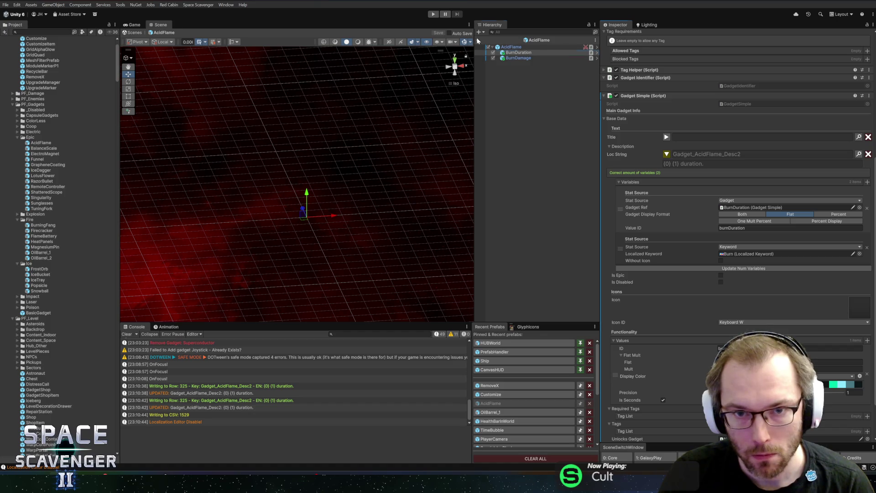
key(ctrl+p)
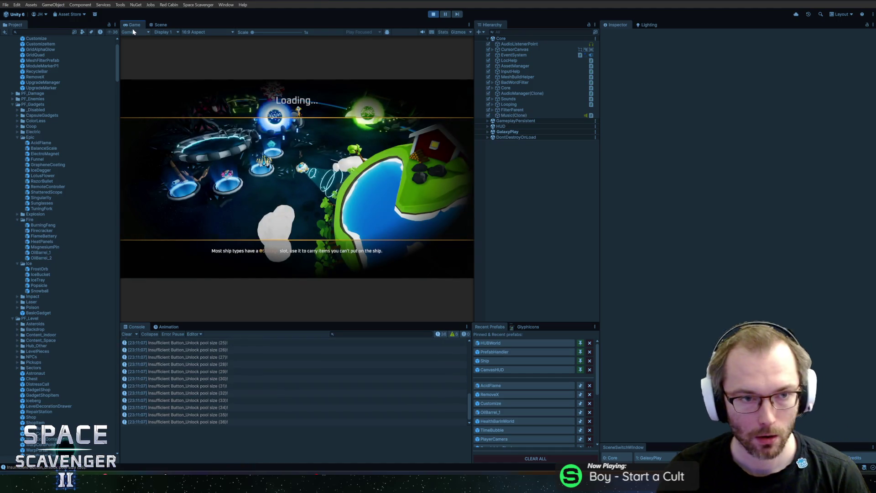
- Fly the ship in a maximized Game view, check Acid Flame's '-0.5s Burn duration' tooltip, then stop
double_click(135, 25)
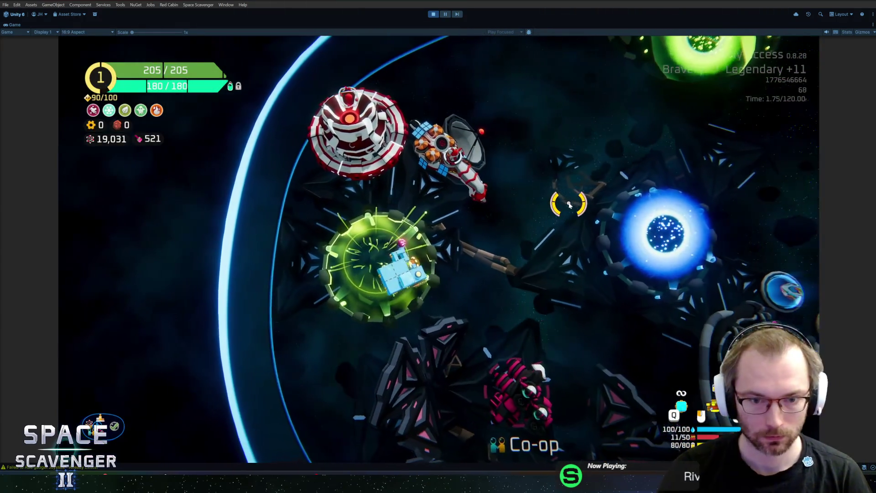
key(d)
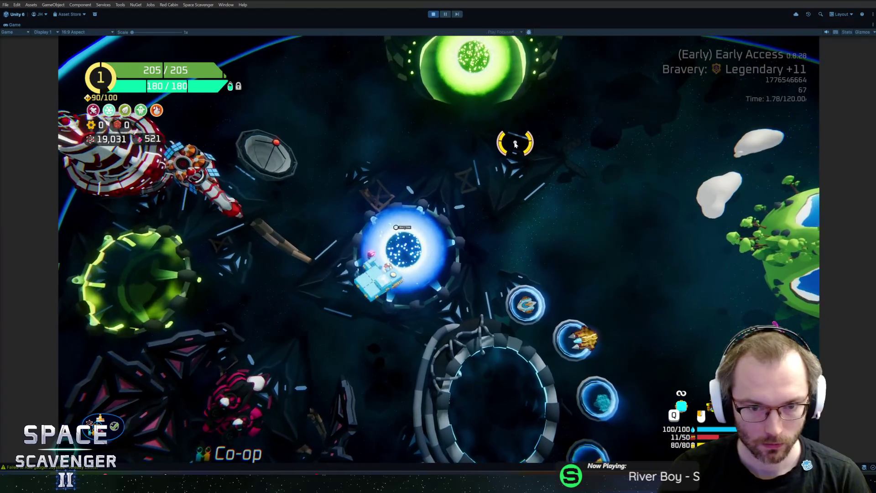
key(Tab)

▬▬▬▬▬▬▬▬▬▬

> Task:
Transcribe the records above exactly as they appear, leaving out any pictures.

> Answer for the task:
key(ctrl+p)
- Fly the ship in a maximized Game view, check Acid Flame's '-0.5s Burn duration' tooltip, then stop
double_click(135, 25)
key(d)
key(Tab)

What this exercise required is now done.